On Geraldine's left was Iain Corlett who had two bookshops in the Wirral where my receptionist Dinah May lives. Next to him a lady who had a literary dating club.

People were matched according to their book preferences. Since the only book I've read in years (and greatly enjoyed) was Walter the Farting Dog, which topped The Sunday Times children's bestseller list, I hate to think whom I'd be matched with.

I noticed many people had taken off their jackets because of the heat. There was no air-conditioning.

"I wouldn't like to be here in summer, we'd all be dead by now," I observed to no one in particular.

I turned to President Colin Marshall. "What paper do you read on Sunday?" I asked.

"Saturday's Guardian," he replied. I was getting nowhere fast. So I concentrated on the main course: poached breast of chicken and asparagus and mushroom sauce.

Marcus said, "We're on the rubber chicken circuit." He was right. I left 95% of mine. The potatoes, carrots and beans were fine. It was all efficiently served by girls in black trousers with white blouses.

At this point there was a bit of a brouhaha. There had been a long delay following the main course. I wanted to be back in my helicopter by 10pm. It was parked on a sports field at Keele University in adjacent Stoke-on-Trent.

The question arose as to whether I should speak now or after the dessert, a trio of profiteroles served with warm chocolate sauce. I decided to perform at once rather than risk upsetting the helicopter pilot. Although I say it myself, and with extreme modesty, my speech was, as always, extremely witty and well received.

After that I signed a lot of books thinking, "None of them paid for these, they were all provided free by Chrysalis." I noted about a quarter of the booksellers didn't ask me to dedicate an inscription to anyone. "I bet they'll use them as stock and flog 'em," I murmured to Geraldine. "Why shouldn't they?" she said. She was right. They were all very nice people.

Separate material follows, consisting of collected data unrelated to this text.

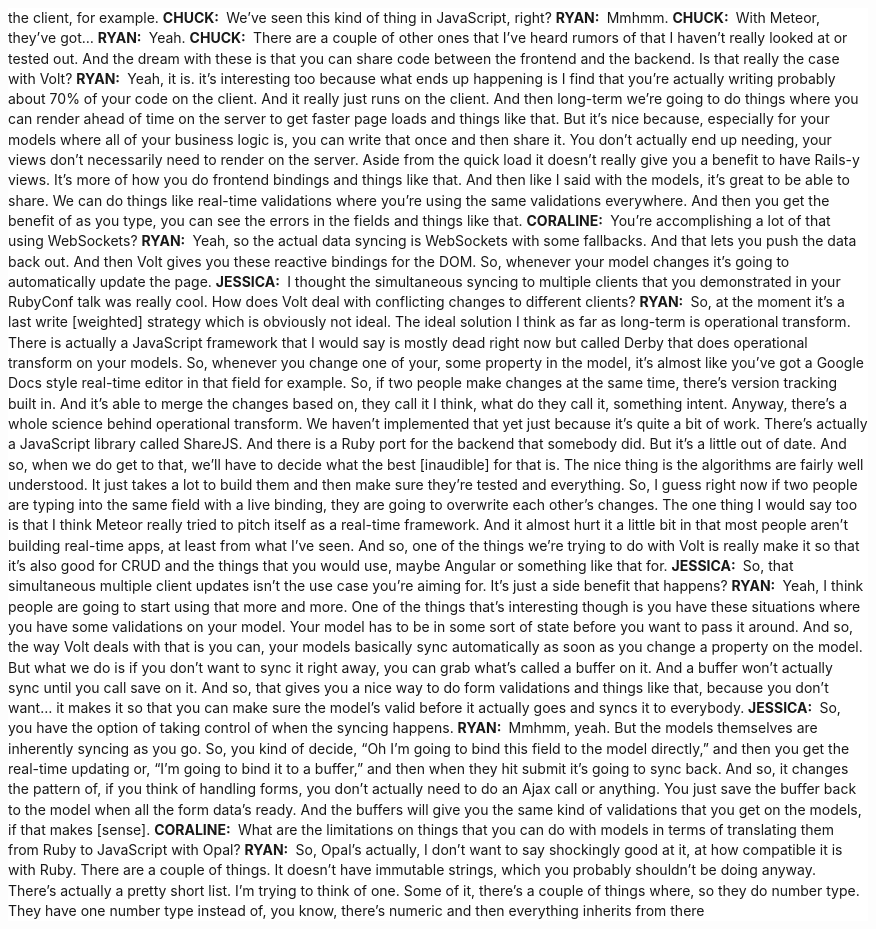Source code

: the client, for example. **CHUCK:&nbsp;** We’ve seen this kind of thing in JavaScript, right? **RYAN:&nbsp;** Mmhmm. **CHUCK:&nbsp;** With Meteor, they’ve got… **RYAN:&nbsp;** Yeah. **CHUCK:&nbsp;** There are a couple of other ones that I’ve heard rumors of that I haven’t really looked at or tested out. And the dream with these is that you can share code between the frontend and the backend. Is that really the case with Volt? **RYAN:&nbsp;** Yeah, it is. it’s interesting too because what ends up happening is I find that you’re actually writing probably about 70% of your code on the client. And it really just runs on the client. And then long-term we’re going to do things where you can render ahead of time on the server to get faster page loads and things like that. But it’s nice because, especially for your models where all of your business logic is, you can write that once and then share it. You don’t actually end up needing, your views don’t necessarily need to render on the server. Aside from the quick load it doesn’t really give you a benefit to have Rails-y views. It’s more of how you do frontend bindings and things like that. And then like I said with the models, it’s great to be able to share. We can do things like real-time validations where you’re using the same validations everywhere. And then you get the benefit of as you type, you can see the errors in the fields and things like that. **CORALINE:&nbsp;** You’re accomplishing a lot of that using WebSockets? **RYAN:&nbsp;** Yeah, so the actual data syncing is WebSockets with some fallbacks. And that lets you push the data back out. And then Volt gives you these reactive bindings for the DOM. So, whenever your model changes it’s going to automatically update the page. **JESSICA:&nbsp;** I thought the simultaneous syncing to multiple clients that you demonstrated in your RubyConf talk was really cool. How does Volt deal with conflicting changes to different clients? **RYAN:&nbsp;** So, at the moment it’s a last write [weighted] strategy which is obviously not ideal. The ideal solution I think as far as long-term is operational transform. There is actually a JavaScript framework that I would say is mostly dead right now but called Derby that does operational transform on your models. So, whenever you change one of your, some property in the model, it’s almost like you’ve got a Google Docs style real-time editor in that field for example. So, if two people make changes at the same time, there’s version tracking built in. And it’s able to merge the changes based on, they call it I think, what do they call it, something intent. Anyway, there’s a whole science behind operational transform. We haven’t implemented that yet just because it’s quite a bit of work. There’s actually a JavaScript library called ShareJS. And there is a Ruby port for the backend that somebody did. But it’s a little out of date. And so, when we do get to that, we’ll have to decide what the best [inaudible] for that is. The nice thing is the algorithms are fairly well understood. It just takes a lot to build them and then make sure they’re tested and everything. So, I guess right now if two people are typing into the same field with a live binding, they are going to overwrite each other’s changes. The one thing I would say too is that I think Meteor really tried to pitch itself as a real-time framework. And it almost hurt it a little bit in that most people aren’t building real-time apps, at least from what I’ve seen. And so, one of the things we’re trying to do with Volt is really make it so that it’s also good for CRUD and the things that you would use, maybe Angular or something like that for. **JESSICA:&nbsp;** So, that simultaneous multiple client updates isn’t the use case you’re aiming for. It’s just a side benefit that happens? **RYAN:&nbsp;** Yeah, I think people are going to start using that more and more. One of the things that’s interesting though is you have these situations where you have some validations on your model. Your model has to be in some sort of state before you want to pass it around. And so, the way Volt deals with that is you can, your models basically sync automatically as soon as you change a property on the model. But what we do is if you don’t want to sync it right away, you can grab what’s called a buffer on it. And a buffer won’t actually sync until you call save on it. And so, that gives you a nice way to do form validations and things like that, because you don’t want… it makes it so that you can make sure the model’s valid before it actually goes and syncs it to everybody. **JESSICA:&nbsp;** So, you have the option of taking control of when the syncing happens. **RYAN:&nbsp;** Mmhmm, yeah. But the models themselves are inherently syncing as you go. So, you kind of decide, “Oh I’m going to bind this field to the model directly,” and then you get the real-time updating or, “I’m going to bind it to a buffer,” and then when they hit submit it’s going to sync back. And so, it changes the pattern of, if you think of handling forms, you don’t actually need to do an Ajax call or anything. You just save the buffer back to the model when all the form data’s ready. And the buffers will give you the same kind of validations that you get on the models, if that makes [sense]. **CORALINE:&nbsp;** What are the limitations on things that you can do with models in terms of translating them from Ruby to JavaScript with Opal? **RYAN:&nbsp;** So, Opal’s actually, I don’t want to say shockingly good at it, at how compatible it is with Ruby. There are a couple of things. It doesn’t have immutable strings, which you probably shouldn’t be doing anyway. There’s actually a pretty short list. I’m trying to think of one. Some of it, there’s a couple of things where, so they do number type. They have one number type instead of, you know, there’s numeric and then everything inherits from there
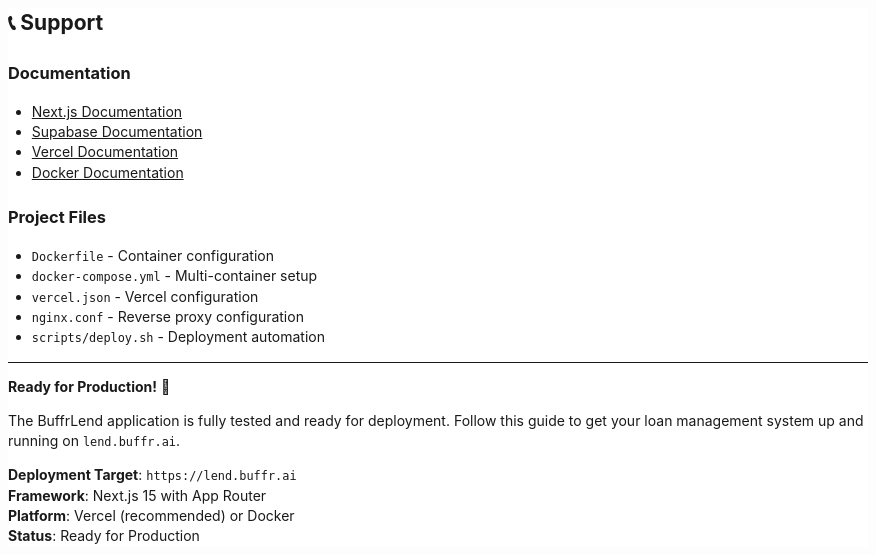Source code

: ## 📞 **Support**

### Documentation
- [Next.js Documentation](https://nextjs.org/docs)
- [Supabase Documentation](https://supabase.com/docs)
- [Vercel Documentation](https://vercel.com/docs)
- [Docker Documentation](https://docs.docker.com/)

### Project Files
- `Dockerfile` - Container configuration
- `docker-compose.yml` - Multi-container setup
- `vercel.json` - Vercel configuration
- `nginx.conf` - Reverse proxy configuration
- `scripts/deploy.sh` - Deployment automation

---

**Ready for Production!** 🚀

The BuffrLend application is fully tested and ready for deployment. Follow this guide to get your loan management system up and running on `lend.buffr.ai`.

**Deployment Target**: `https://lend.buffr.ai`  
**Framework**: Next.js 15 with App Router  
**Platform**: Vercel (recommended) or Docker  
**Status**: Ready for Production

As I got up to go, Marcus observed, "You must try the profiteroles, they're absolutely awful." That's a major inducement if ever I heard one.

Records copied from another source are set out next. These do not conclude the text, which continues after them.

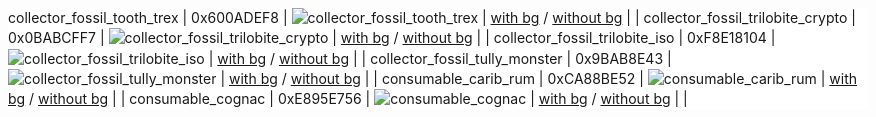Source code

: collector_fossil_tooth_trex | 0x600ADEF8 | ![collector_fossil_tooth_trex](http://femga.com/images/samples/ui_textures/ui_textures_mp/inventory_items_mp/collector_fossil_tooth_trex.png) | [with bg](http://femga.com/images/samples/ui_textures/ui_textures_mp/inventory_items_mp/collector_fossil_tooth_trex.png) / [without bg](http://femga.com/images/samples/ui_textures_no_bg/ui_textures_mp/inventory_items_mp/collector_fossil_tooth_trex.png)
 |  |
collector_fossil_trilobite_crypto | 0x0BABCFF7 | ![collector_fossil_trilobite_crypto](http://femga.com/images/samples/ui_textures/ui_textures_mp/inventory_items_mp/collector_fossil_trilobite_crypto.png) | [with bg](http://femga.com/images/samples/ui_textures/ui_textures_mp/inventory_items_mp/collector_fossil_trilobite_crypto.png) / [without bg](http://femga.com/images/samples/ui_textures_no_bg/ui_textures_mp/inventory_items_mp/collector_fossil_trilobite_crypto.png)
 |  |
collector_fossil_trilobite_iso | 0xF8E18104 | ![collector_fossil_trilobite_iso](http://femga.com/images/samples/ui_textures/ui_textures_mp/inventory_items_mp/collector_fossil_trilobite_iso.png) | [with bg](http://femga.com/images/samples/ui_textures/ui_textures_mp/inventory_items_mp/collector_fossil_trilobite_iso.png) / [without bg](http://femga.com/images/samples/ui_textures_no_bg/ui_textures_mp/inventory_items_mp/collector_fossil_trilobite_iso.png)
 |  |
collector_fossil_tully_monster | 0x9BAB8E43 | ![collector_fossil_tully_monster](http://femga.com/images/samples/ui_textures/ui_textures_mp/inventory_items_mp/collector_fossil_tully_monster.png) | [with bg](http://femga.com/images/samples/ui_textures/ui_textures_mp/inventory_items_mp/collector_fossil_tully_monster.png) / [without bg](http://femga.com/images/samples/ui_textures_no_bg/ui_textures_mp/inventory_items_mp/collector_fossil_tully_monster.png)
 |  |
consumable_carib_rum | 0xCA88BE52 | ![consumable_carib_rum](http://femga.com/images/samples/ui_textures/ui_textures_mp/inventory_items_mp/consumable_carib_rum.png) | [with bg](http://femga.com/images/samples/ui_textures/ui_textures_mp/inventory_items_mp/consumable_carib_rum.png) / [without bg](http://femga.com/images/samples/ui_textures_no_bg/ui_textures_mp/inventory_items_mp/consumable_carib_rum.png)
 |  |
consumable_cognac | 0xE895E756 | ![consumable_cognac](http://femga.com/images/samples/ui_textures/ui_textures_mp/inventory_items_mp/consumable_cognac.png) | [with bg](http://femga.com/images/samples/ui_textures/ui_textures_mp/inventory_items_mp/consumable_cognac.png) / [without bg](http://femga.com/images/samples/ui_textures_no_bg/ui_textures_mp/inventory_items_mp/consumable_cognac.png)
 |  |
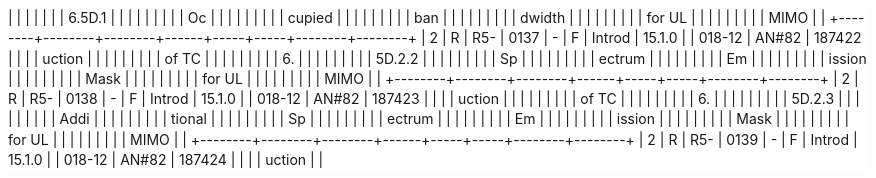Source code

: |        |        |        |      |     |     | 6.5D.1 |        |
|        |        |        |      |     |     | Oc     |        |
|        |        |        |      |     |     | cupied |        |
|        |        |        |      |     |     | ban    |        |
|        |        |        |      |     |     | dwidth |        |
|        |        |        |      |     |     | for UL |        |
|        |        |        |      |     |     | MIMO   |        |
+--------+--------+--------+------+-----+-----+--------+--------+
| 2      | R      | R5-    | 0137 | \-  | F   | Introd | 15.1.0 |
| 018-12 | AN\#82 | 187422 |      |     |     | uction |        |
|        |        |        |      |     |     | of TC  |        |
|        |        |        |      |     |     | 6.     |        |
|        |        |        |      |     |     | 5D.2.2 |        |
|        |        |        |      |     |     | Sp     |        |
|        |        |        |      |     |     | ectrum |        |
|        |        |        |      |     |     | Em     |        |
|        |        |        |      |     |     | ission |        |
|        |        |        |      |     |     | Mask   |        |
|        |        |        |      |     |     | for UL |        |
|        |        |        |      |     |     | MIMO   |        |
+--------+--------+--------+------+-----+-----+--------+--------+
| 2      | R      | R5-    | 0138 | \-  | F   | Introd | 15.1.0 |
| 018-12 | AN\#82 | 187423 |      |     |     | uction |        |
|        |        |        |      |     |     | of TC  |        |
|        |        |        |      |     |     | 6.     |        |
|        |        |        |      |     |     | 5D.2.3 |        |
|        |        |        |      |     |     | Addi   |        |
|        |        |        |      |     |     | tional |        |
|        |        |        |      |     |     | Sp     |        |
|        |        |        |      |     |     | ectrum |        |
|        |        |        |      |     |     | Em     |        |
|        |        |        |      |     |     | ission |        |
|        |        |        |      |     |     | Mask   |        |
|        |        |        |      |     |     | for UL |        |
|        |        |        |      |     |     | MIMO   |        |
+--------+--------+--------+------+-----+-----+--------+--------+
| 2      | R      | R5-    | 0139 | \-  | F   | Introd | 15.1.0 |
| 018-12 | AN\#82 | 187424 |      |     |     | uction |        |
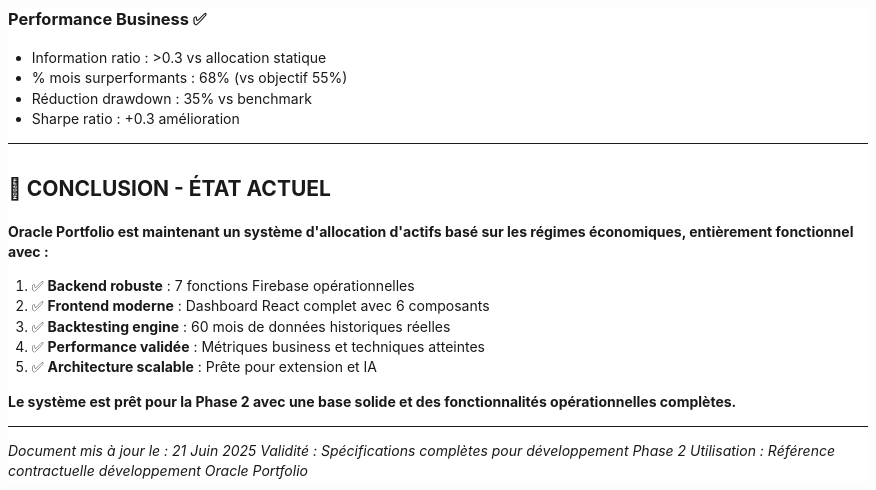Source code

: ### **Performance Business** ✅
- Information ratio : >0.3 vs allocation statique
- % mois surperformants : 68% (vs objectif 55%)
- Réduction drawdown : 35% vs benchmark
- Sharpe ratio : +0.3 amélioration

---

## 🎉 CONCLUSION - ÉTAT ACTUEL

**Oracle Portfolio est maintenant un système d'allocation d'actifs basé sur les régimes économiques, entièrement fonctionnel avec :**

1. ✅ **Backend robuste** : 7 fonctions Firebase opérationnelles
2. ✅ **Frontend moderne** : Dashboard React complet avec 6 composants
3. ✅ **Backtesting engine** : 60 mois de données historiques réelles
4. ✅ **Performance validée** : Métriques business et techniques atteintes
5. ✅ **Architecture scalable** : Prête pour extension et IA

**Le système est prêt pour la Phase 2 avec une base solide et des fonctionnalités opérationnelles complètes.**

---

*Document mis à jour le : 21 Juin 2025*
*Validité : Spécifications complètes pour développement Phase 2*
*Utilisation : Référence contractuelle développement Oracle Portfolio*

  • Winner Takes All by Michael Winner published by Robson Books at £17.95.

    Copies can be ordered for £14.36 plus £2.25 p&p from The Sunday Times Books First on 0870 165 8585. or at www.timesonline.co.uk/booksfirstbuy

    Winner's letters

    You look like the Cheshire Cat in Alice in Wonderland. With complexion darkening, receding hairline and ever-narrowing eyes you're in danger of disappearing from your photos altogether, leaving nothing but a smile. Perhaps the result of enjoying too much cream.
    Jacqueline Grace, Lincolnshire

    Like you last week I left La Petite Maison in Nice without paying. I asked for the bill. Twenty minutes later, no joy. My companions, ready for bed, left. I said I'd stay to settle up. After a further three requests and 20 minutes of plastic, napkin and hankie waving I decided they didn't need my money and went. That woke the waiter up! He found he could spare time, and relieved me of my cash.
    Shaun Power, Bedfordshire

    You wrote, "I pressed £500 of euros into the breast pocket of the passing waiter." This sort of show-off, brash behaviour can set a precedent. When we've eaten at La Petite Maison the waiters have been impatient, very rude and our dinner cost nowhere near £500.
    Rosemarie Saunders Guernsey

    Our experience at La Petite Maison was nothing like Mr Winner's. It was almost a total disaster. An evening spoilt. The food was just fair and the service non-existent. Nicole Rubi asked if we'd enjoyed the meal. I replied, "five out of 10".
    Harvey Castle, London

    I read last week you made a documentary on the aircraft carrier HMS Victorious in 1957. I had to land my aircraft on Victorious in 1958 when I couldn't find HMS Eagle. I always wondered where that big dent in the deck had come from.
    David Gunn, Gloucestershire

    Interesting that Michael worked on a documentary in 1957 aboard HMS Victorious. Presumably this was in lieu of national service. Did he get a medal?
    Gordon Harrison, Coventry

    On HMS Victorious I was the pilot given the job of keeping Mr Winner out of trouble and away from restricted areas. It was believed we had atom bombs on board. I showed him around and tried to be helpful. We all remember the Christmas card he sent to the wardroom showing Michael holding a shotgun with one foot on a dead Father Christmas.